As revelações já provocaram a queda do primeiro-ministro islandês citado nos documentos, e atingem líderes da Argentina, Reino Unido, Rússia, Ucrânia e China, assim como esportistas e milionários.
O escândalo também teve repercussões para o governo do Panamá, criticado por sua pouca transparência.
O presidente Juan Carlos Varela pediu na terça-feira à França que reconsidere sua decisão de incluir de novo o país na lista dos paraísos fiscais e amea;cou com medidas diplomáticas caso contrário.
Em 8 de abril, a França anunciou que a partir de 2017 incluirá novamente o Panamá na lista dos paraísos fiscais, de onde havia retirado em 2012, e que pedirá também à Organização para a Cooperação e o Desenvolvimento Econômicos (OCDE) que faça a mesma coisa.
O prédio principal da Mossack Fonseca, especializada na criação de sociedades 'offshore', ficou cercado nesta terça-feira durante várias horas por jornalistas e policiais.

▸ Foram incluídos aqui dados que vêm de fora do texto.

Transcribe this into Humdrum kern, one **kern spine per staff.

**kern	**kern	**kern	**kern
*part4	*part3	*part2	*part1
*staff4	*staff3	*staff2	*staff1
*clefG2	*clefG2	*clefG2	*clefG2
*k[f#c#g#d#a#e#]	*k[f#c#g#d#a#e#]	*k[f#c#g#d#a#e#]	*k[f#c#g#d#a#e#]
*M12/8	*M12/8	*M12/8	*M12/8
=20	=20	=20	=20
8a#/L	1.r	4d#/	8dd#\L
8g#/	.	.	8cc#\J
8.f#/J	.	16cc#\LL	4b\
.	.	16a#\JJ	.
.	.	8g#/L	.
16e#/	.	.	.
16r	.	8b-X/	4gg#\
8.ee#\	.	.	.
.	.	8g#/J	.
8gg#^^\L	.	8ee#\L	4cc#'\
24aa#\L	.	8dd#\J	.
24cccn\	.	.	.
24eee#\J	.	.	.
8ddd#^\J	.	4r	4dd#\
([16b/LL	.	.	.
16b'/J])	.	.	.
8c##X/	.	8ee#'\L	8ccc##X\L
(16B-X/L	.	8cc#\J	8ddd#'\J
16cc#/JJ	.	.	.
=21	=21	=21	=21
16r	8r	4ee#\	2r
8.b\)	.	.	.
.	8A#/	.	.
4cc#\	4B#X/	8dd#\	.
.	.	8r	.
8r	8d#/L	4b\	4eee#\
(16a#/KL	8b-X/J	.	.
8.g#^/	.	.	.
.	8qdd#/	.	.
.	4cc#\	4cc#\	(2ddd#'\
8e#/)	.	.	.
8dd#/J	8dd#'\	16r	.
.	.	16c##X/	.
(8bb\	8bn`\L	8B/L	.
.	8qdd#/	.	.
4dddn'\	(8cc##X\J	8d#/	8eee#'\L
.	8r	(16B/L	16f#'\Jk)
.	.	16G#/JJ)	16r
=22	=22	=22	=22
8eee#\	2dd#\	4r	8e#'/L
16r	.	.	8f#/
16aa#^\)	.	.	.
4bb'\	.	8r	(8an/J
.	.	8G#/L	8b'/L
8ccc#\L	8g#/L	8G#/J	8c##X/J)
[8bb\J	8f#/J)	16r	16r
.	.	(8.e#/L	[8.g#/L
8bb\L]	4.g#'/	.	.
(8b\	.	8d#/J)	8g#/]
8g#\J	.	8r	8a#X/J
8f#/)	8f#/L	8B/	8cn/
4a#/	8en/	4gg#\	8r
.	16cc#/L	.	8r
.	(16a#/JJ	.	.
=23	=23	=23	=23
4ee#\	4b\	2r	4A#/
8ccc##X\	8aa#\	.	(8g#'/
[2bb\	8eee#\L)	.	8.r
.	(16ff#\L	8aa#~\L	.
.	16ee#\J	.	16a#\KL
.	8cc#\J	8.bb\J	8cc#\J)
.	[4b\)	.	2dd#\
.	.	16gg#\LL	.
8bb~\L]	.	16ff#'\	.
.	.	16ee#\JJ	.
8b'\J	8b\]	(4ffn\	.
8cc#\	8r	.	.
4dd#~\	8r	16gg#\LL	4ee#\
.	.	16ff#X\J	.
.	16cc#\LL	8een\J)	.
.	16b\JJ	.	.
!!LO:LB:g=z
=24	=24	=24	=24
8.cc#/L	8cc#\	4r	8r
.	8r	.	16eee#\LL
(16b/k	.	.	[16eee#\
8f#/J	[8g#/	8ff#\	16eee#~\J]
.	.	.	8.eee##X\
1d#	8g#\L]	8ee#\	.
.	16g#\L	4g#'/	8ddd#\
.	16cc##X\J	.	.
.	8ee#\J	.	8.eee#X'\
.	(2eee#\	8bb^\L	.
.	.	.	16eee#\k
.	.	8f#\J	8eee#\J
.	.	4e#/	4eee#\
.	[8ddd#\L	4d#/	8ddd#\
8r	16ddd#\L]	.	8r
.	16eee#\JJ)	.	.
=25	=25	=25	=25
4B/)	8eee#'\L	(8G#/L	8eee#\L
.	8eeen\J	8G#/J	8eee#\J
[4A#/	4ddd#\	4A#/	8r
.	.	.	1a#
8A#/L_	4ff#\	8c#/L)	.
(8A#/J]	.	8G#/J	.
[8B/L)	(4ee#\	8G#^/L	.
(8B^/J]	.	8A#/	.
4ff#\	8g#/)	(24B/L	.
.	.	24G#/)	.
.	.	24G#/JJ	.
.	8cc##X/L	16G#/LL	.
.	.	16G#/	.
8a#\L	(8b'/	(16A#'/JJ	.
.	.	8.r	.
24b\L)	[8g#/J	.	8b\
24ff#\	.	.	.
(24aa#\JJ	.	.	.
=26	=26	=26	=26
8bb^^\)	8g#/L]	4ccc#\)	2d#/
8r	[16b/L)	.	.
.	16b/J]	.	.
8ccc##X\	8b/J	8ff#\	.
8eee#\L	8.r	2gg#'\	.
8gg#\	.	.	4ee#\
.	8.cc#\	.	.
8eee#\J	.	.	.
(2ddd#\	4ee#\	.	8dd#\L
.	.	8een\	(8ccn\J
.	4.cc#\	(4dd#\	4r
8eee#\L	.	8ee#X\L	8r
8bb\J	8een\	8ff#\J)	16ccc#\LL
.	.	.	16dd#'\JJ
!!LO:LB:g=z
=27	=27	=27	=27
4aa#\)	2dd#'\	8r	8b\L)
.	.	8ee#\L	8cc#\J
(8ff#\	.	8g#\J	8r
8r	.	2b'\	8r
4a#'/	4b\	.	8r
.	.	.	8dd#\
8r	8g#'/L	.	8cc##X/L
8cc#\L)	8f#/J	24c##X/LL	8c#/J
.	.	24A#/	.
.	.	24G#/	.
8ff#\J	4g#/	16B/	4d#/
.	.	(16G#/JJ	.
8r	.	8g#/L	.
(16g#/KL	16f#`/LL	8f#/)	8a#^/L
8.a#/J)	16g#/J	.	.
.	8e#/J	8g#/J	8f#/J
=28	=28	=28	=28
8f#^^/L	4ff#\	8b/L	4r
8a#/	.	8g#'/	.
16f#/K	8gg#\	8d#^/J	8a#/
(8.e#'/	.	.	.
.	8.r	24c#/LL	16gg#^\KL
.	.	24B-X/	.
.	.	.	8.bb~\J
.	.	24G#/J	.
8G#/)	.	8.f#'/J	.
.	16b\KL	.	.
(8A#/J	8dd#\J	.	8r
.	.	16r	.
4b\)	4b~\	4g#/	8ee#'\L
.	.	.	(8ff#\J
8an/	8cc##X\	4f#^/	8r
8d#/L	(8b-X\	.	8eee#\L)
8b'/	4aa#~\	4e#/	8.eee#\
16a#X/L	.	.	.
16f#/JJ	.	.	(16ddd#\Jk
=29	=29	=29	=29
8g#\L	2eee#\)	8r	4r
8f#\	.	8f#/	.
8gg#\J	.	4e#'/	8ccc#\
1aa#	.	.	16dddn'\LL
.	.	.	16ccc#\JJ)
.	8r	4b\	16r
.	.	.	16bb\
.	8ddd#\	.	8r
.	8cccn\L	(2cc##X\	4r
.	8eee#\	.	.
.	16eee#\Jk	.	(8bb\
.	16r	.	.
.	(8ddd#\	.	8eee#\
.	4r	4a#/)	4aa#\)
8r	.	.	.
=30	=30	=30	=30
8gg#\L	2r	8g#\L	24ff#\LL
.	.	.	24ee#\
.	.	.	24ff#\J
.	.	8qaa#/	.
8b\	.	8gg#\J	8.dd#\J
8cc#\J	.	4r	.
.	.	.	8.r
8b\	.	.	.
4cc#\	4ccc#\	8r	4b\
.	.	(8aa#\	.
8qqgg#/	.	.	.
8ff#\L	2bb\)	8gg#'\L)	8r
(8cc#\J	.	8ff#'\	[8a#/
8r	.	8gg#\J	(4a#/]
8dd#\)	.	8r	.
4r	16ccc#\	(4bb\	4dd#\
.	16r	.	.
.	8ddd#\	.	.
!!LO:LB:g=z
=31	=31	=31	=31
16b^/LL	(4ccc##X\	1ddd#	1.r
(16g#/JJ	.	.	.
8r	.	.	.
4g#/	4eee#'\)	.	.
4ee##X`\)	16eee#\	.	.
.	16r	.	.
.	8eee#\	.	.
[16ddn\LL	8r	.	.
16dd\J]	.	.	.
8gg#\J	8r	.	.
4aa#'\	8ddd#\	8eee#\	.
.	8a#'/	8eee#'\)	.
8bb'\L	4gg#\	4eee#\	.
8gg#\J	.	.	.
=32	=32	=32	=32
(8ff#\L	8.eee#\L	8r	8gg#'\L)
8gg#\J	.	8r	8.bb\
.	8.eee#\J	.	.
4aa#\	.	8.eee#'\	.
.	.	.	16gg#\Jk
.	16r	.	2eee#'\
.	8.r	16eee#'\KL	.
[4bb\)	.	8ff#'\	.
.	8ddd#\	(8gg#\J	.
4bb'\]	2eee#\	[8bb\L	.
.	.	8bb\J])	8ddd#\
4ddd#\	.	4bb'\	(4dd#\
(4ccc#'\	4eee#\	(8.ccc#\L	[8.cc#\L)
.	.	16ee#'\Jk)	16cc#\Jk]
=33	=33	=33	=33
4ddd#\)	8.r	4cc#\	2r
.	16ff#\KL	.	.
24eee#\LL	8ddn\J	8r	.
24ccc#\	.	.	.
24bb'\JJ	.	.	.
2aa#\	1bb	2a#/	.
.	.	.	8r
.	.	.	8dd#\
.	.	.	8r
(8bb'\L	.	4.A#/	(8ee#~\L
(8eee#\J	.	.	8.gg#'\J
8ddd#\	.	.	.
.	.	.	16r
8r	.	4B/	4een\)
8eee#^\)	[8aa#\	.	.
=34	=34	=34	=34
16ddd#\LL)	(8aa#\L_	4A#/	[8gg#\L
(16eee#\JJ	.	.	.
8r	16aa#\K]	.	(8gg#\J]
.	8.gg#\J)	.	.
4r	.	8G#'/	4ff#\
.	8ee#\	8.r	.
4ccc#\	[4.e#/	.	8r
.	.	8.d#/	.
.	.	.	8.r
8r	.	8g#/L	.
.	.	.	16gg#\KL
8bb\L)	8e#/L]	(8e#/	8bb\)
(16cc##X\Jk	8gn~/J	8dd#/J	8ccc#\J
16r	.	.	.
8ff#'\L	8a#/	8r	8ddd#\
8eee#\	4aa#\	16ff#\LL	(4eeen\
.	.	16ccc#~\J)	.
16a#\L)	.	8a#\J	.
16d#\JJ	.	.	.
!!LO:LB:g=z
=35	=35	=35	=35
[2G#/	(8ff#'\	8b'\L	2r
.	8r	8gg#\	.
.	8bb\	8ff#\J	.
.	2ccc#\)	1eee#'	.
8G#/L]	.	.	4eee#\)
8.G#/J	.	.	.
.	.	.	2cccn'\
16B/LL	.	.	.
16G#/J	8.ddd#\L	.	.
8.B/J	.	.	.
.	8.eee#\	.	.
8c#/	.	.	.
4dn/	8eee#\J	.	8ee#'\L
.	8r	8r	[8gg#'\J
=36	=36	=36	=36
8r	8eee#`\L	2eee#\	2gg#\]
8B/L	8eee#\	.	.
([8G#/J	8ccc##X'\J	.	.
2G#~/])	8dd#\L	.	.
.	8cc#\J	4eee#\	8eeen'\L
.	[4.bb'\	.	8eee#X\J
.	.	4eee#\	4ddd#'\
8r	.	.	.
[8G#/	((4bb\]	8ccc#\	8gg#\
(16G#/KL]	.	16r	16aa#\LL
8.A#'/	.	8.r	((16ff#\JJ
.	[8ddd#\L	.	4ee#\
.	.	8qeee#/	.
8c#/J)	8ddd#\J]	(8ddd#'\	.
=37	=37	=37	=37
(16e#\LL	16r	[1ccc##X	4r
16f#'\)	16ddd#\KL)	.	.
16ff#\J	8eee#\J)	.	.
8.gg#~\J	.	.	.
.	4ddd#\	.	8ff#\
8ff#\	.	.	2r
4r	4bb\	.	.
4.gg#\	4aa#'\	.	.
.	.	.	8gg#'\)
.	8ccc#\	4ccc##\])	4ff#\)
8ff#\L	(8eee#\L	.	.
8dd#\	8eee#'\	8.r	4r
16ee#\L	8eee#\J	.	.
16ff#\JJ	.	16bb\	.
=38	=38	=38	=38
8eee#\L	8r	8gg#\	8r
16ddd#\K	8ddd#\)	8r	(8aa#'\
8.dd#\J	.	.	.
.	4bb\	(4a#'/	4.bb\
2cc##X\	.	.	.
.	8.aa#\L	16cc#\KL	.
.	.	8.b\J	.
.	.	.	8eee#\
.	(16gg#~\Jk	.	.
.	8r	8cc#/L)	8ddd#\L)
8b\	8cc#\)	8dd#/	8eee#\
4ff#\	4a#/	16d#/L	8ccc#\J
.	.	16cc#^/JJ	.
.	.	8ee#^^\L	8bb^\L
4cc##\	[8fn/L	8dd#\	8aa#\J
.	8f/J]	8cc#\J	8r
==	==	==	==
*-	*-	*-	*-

"A diligência de revista, instrução ocular e registro transcorre na devida forma e sem qualquer tipo de percalço ou impedimento", informou a procuradoria panamenha, anunciando revistas similares em filiais do grupo.
O sistema financeiro panamenho está na mira depois que os documentos revelaram a existência de 214.000 companhias 'offshore' implicadas em operações financeiras em mais de 200 países e territórios do planeta.
As autoridades tributárias do Peru também revistaram na segunda-feira a filial da Mossack Fonseca em busca de informação e, em El Salvador, a procuradoria apreendeu na semana passada computadores e documentos do escritório de advogados local.
- Informação fiscal -
Representantes das administrações tributárias de todo o mundo se reúnem nesta quarta-feira na seda da Organização para a Cooperação e o Desenvolvimento Econômicos (OCDE), em Paris, em busca de uma ação conjunta ante as revelações dos chamados "Panama Papers".
"O objetivo é refletir sobre as possibilidades de cooperação e de intercâmbio de informações", segundo OCDE.
Na reunião, também se pretende "identificar os riscos de fraude fiscal e decidir uma ação conjunta, à luz das revelações dos 'Panama Papers'", afirma o comunicado.
Convocada na sexta-feira, esta reunião da JITSIC (União Internacional de Informação e Colaboração sobre Paraísos Fiscais) será realizada a portas fechadas, segundo um porta-voz.
A JITSIC, que agrupa chefes de administrações fiscais de 46 países, tem como missão reagir ante os riscos de fraude fiscal em escala internacional, mediante uma ativa colaboração e um intercâmbio rápido e eficiente de informações entre administrações.
"É basicamente uma tentativa de obter uma visão de conjunto sobre os mecanismos de evasão fiscal", explica o chefe dos serviços fiscais australianos, Chris Jordan, cujo país preside a JITSIC.
Na véspera, a Comissão Europeia apresentou uma série de medidas para limitar o recurso das multinacionais aos paraísos fiscais.
Esse projeto, apresentado pelo comissário europeu de Assuntos Financeiros, Jonathan Hill, em Estrasburgo (leste da França) à margem da sessão plenária do Parlamento Europeu, quer que as grandes companhias que operam na Europa informem sobre seus lucros a cada um dos 28 membros do bloco.
O projeto de informar sobre as operações país por país responde à reclamação das organizações não governamentais que acusam as multinacionais de declarar seus lucros nas jurisdições com tributações favoráveis.